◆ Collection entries
==============================

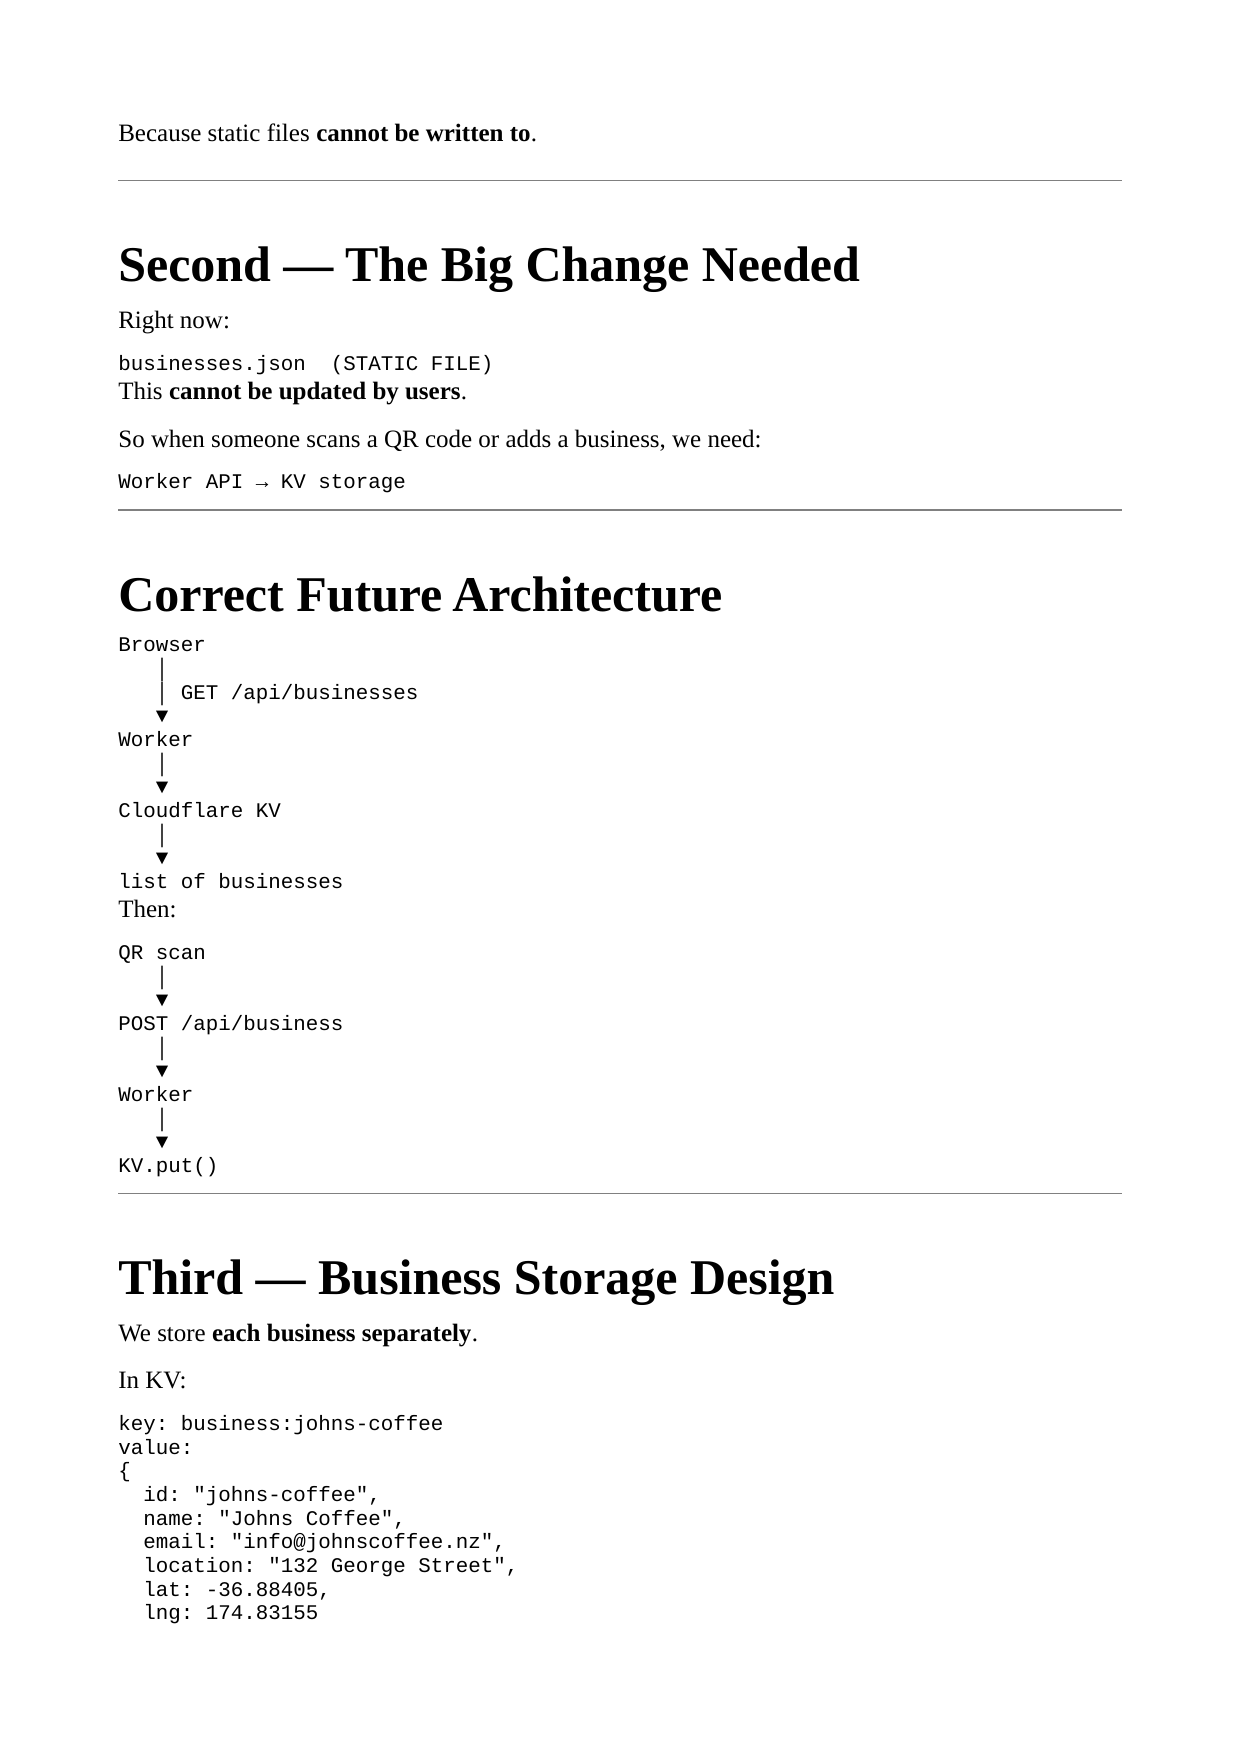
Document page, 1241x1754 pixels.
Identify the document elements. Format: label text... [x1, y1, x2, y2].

text Worker [118, 1084, 1122, 1108]
text POST /api/business [118, 1013, 1122, 1037]
text │ [118, 966, 161, 989]
text We store each business separately. [118, 1318, 1122, 1347]
text value: [118, 1437, 1122, 1460]
text So when someone scans a QR code or adds a business, we need: [118, 424, 1122, 453]
subtitle Third — Business Storage Design [118, 1248, 1122, 1305]
text ▼ [118, 705, 1122, 729]
subtitle Second — The Big Change Needed [118, 235, 1122, 292]
text │ GET /api/businesses [162, 682, 1122, 705]
text ▼ [118, 847, 1122, 871]
text │ GET /api/businesses [118, 682, 161, 705]
text │ [118, 823, 1122, 847]
text │ [118, 1108, 161, 1131]
text list of businesses [118, 871, 1122, 894]
text │ [162, 1108, 1122, 1131]
text Worker API → KV storage [118, 471, 1122, 495]
text Because static files cannot be written to. [118, 118, 1122, 147]
text ▼ [118, 989, 1122, 1013]
text │ [162, 753, 1122, 776]
text │ [118, 753, 161, 776]
text location: "132 George Street", [118, 1555, 1122, 1578]
text key: business:johns-coffee [118, 1413, 1122, 1437]
text email: "info@johnscoffee.nz", [118, 1531, 1122, 1555]
text lat: -36.88405, [118, 1578, 1122, 1602]
text │ [118, 658, 1122, 682]
text { [118, 1460, 1122, 1484]
text ▼ [118, 776, 1122, 800]
text Worker [118, 729, 1122, 753]
text Then: [118, 894, 1122, 923]
text │ [118, 1037, 161, 1060]
subtitle Correct Future Architecture [118, 564, 1122, 622]
text Cloudflare KV [118, 800, 1122, 823]
text QR scan [118, 942, 1122, 966]
text Right now: [118, 305, 1122, 334]
text name: "Johns Coffee", [118, 1508, 1122, 1531]
text KV.put() [118, 1155, 1122, 1178]
text lng: 174.83155 [118, 1602, 1122, 1626]
text │ [162, 1037, 1122, 1060]
text businesses.json (STATIC FILE) [118, 353, 1122, 376]
text ▼ [118, 1131, 1122, 1155]
text Browser [118, 634, 1122, 658]
text │ [162, 966, 1122, 989]
text This cannot be updated by users. [118, 376, 1122, 405]
text id: "johns-coffee", [118, 1484, 1122, 1508]
text ▼ [118, 1060, 1122, 1084]
text In KV: [118, 1365, 1122, 1394]
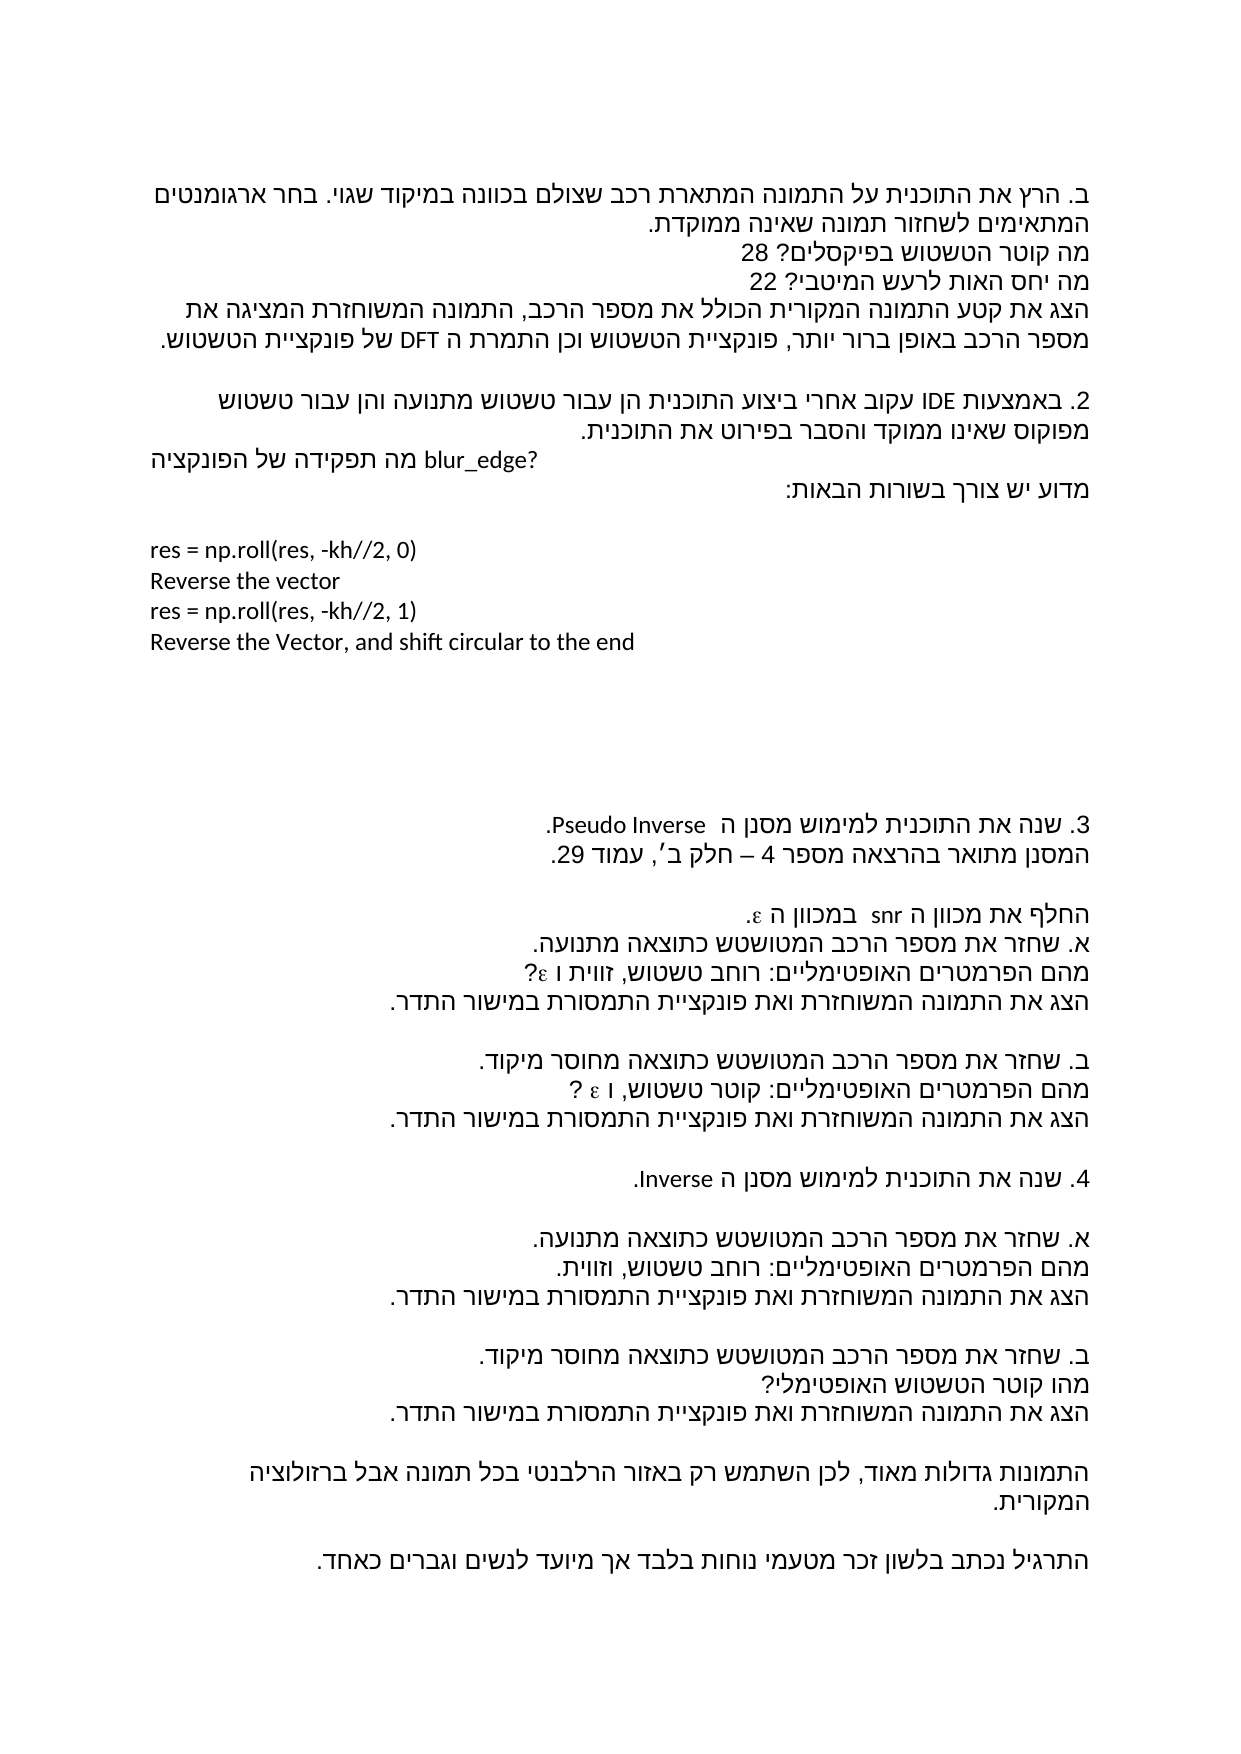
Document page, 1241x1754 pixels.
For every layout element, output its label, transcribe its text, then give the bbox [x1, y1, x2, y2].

text ב. שחזר את מספר הרכב המטושטש כתוצאה מחוסר מיקוד. [150, 1341, 1090, 1370]
text א. שחזר את מספר הרכב המטושטש כתוצאה מתנועה. [150, 929, 1090, 958]
text Reverse the Vector, and shift circular to the end [150, 626, 1090, 656]
text מה תפקידה של הפונקציה blur_edge? [150, 444, 1090, 475]
text הצג את התמונה המשוחזרת ואת פונקציית התמסורת במישור התדר. [150, 1104, 1090, 1133]
text 2. באמצעות IDE עקוב אחרי ביצוע התוכנית הן עבור טשטוש מתנועה והן עבור טשטוש מפוקוס שאינו ממוקד והסבר בפירוט את התוכנית. [150, 385, 1090, 444]
text res = np.roll(res, -kh//2, 0) [150, 534, 1090, 565]
text מה יחס האות לרעש המיטבי? 22 [150, 267, 1090, 296]
text הצג את התמונה המשוחזרת ואת פונקציית התמסורת במישור התדר. [150, 1398, 1090, 1427]
text התמונות גדולות מאוד, לכן השתמש רק באזור הרלבנטי בכל תמונה אבל ברזולוציה המקורית. [150, 1458, 1090, 1515]
text Reverse the vector [150, 565, 1090, 595]
text מהם הפרמטרים האופטימליים: רוחב טשטוש, וזווית. [150, 1253, 1090, 1282]
text הצג את קטע התמונה המקורית הכולל את מספר הרכב, התמונה המשוחזרת המציגה את מספר הרכב באופן ברור יותר, פונקציית הטשטוש וכן התמרת ה DFT של פונקציית הטשטוש. [150, 296, 1090, 355]
text 4. שנה את התוכנית למימוש מסנן ה Inverse. [150, 1163, 1090, 1194]
text מהם הפרמטרים האופטימליים: קוטר טשטוש, ו  ? [150, 1075, 1090, 1104]
text א. שחזר את מספר הרכב המטושטש כתוצאה מתנועה. [150, 1224, 1090, 1253]
text מהו קוטר הטשטוש האופטימלי? [150, 1370, 1090, 1398]
text ב. הרץ את התוכנית על התמונה המתארת רכב שצולם בכוונה במיקוד שגוי. בחר ארגומנטים המתאימים לשחזור תמונה שאינה ממוקדת. [150, 181, 1090, 238]
text המסנן מתואר בהרצאה מספר 4 – חלק ב׳, עמוד 29. [150, 839, 1090, 868]
text הצג את התמונה המשוחזרת ואת פונקציית התמסורת במישור התדר. [150, 987, 1090, 1016]
text התרגיל נכתב בלשון זכר מטעמי נוחות בלבד אך מיועד לנשים וגברים כאחד. [150, 1546, 1090, 1574]
text החלף את מכוון ה snr במכוון ה . [150, 899, 1090, 929]
text הצג את התמונה המשוחזרת ואת פונקציית התמסורת במישור התדר. [150, 1282, 1090, 1310]
text מהם הפרמטרים האופטימליים: רוחב טשטוש, זווית ו ? [150, 958, 1090, 987]
text res = np.roll(res, -kh//2, 1) [150, 595, 1090, 626]
text ב. שחזר את מספר הרכב המטושטש כתוצאה מחוסר מיקוד. [150, 1046, 1090, 1075]
text מה קוטר הטשטוש בפיקסלים? 28 [150, 238, 1090, 267]
text 3. שנה את התוכנית למימוש מסנן ה Pseudo Inverse. [150, 809, 1090, 839]
text מדוע יש צורך בשורות הבאות: [150, 475, 1090, 504]
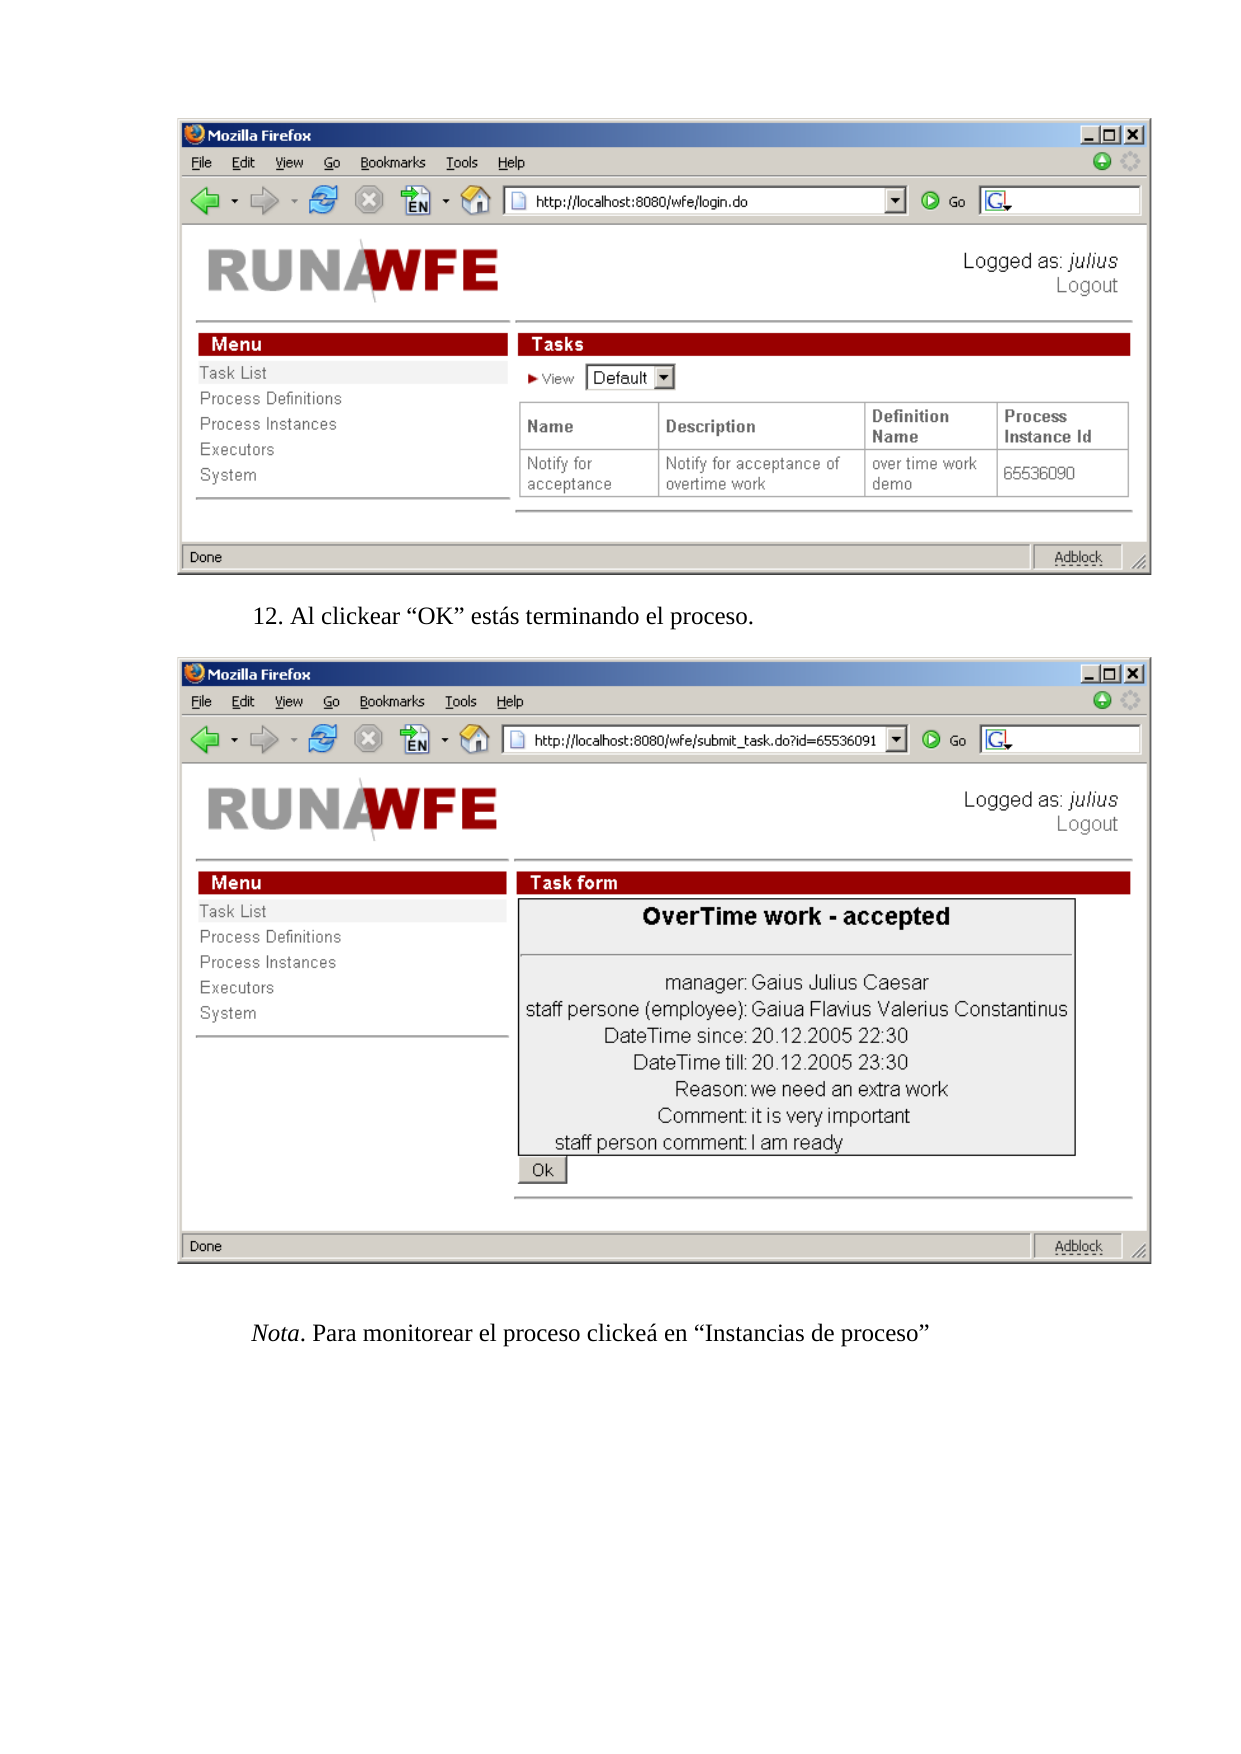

==============================

◆ What you are asked to do
Collect each line of the items above that contains the string "Reverse", treating uppercase and lowercase as different.

◆ Full answer
text Reverse the Vector, and shift circular to the end [150, 626, 1090, 656]
text Reverse the vector [150, 565, 1090, 595]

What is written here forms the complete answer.